BEGIN AVAILABLE DATA
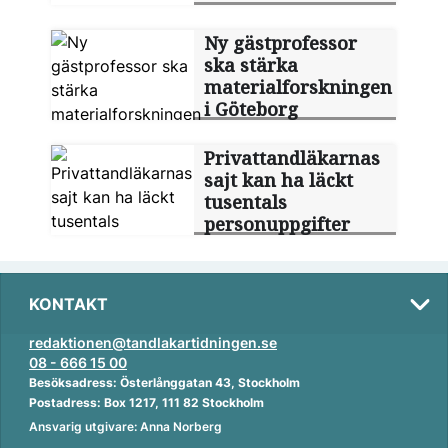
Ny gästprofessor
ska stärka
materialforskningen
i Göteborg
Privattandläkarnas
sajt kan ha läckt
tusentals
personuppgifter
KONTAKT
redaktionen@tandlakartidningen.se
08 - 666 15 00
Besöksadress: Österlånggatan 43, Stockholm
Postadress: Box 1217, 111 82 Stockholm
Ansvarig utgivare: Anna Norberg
END AVAILABLE DATA
BEGIN AVAILABLE DATA
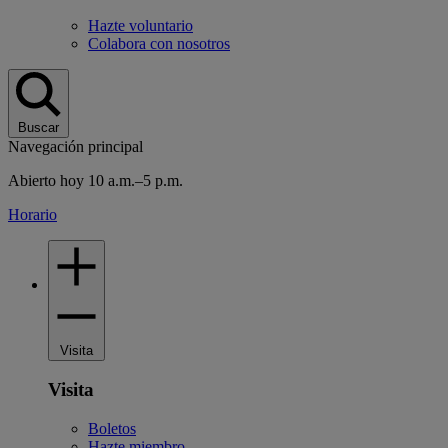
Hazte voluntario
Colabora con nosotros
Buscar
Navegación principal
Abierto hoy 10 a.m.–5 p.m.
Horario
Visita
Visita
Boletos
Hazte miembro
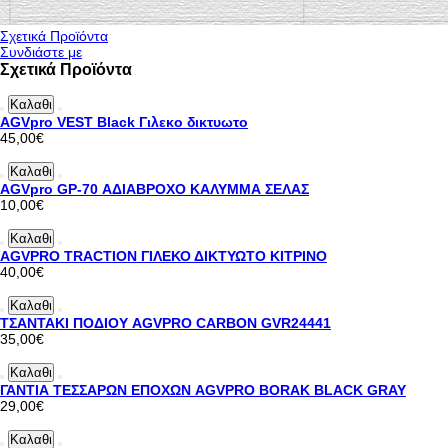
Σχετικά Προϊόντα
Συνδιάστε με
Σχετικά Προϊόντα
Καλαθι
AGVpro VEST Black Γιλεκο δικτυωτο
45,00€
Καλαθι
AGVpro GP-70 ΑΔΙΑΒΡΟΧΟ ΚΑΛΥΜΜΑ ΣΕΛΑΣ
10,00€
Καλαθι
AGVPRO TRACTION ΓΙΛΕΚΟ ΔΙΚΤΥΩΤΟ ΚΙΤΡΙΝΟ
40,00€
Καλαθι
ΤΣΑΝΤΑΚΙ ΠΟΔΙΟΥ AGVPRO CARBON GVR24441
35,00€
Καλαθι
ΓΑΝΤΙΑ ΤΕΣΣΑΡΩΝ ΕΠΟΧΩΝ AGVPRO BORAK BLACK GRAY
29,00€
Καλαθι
END AVAILABLE DATA
EXERCISE DETAILS
Would you output, from the records above, exactly the run of lines that starts at the line containing "Postadress: Box 1217, 111 82 Stockholm" and ends at the line containing "Ansvarig utgivare: Anna Norberg", and only that run?

REPLY
Postadress: Box 1217, 111 82 Stockholm
Ansvarig utgivare: Anna Norberg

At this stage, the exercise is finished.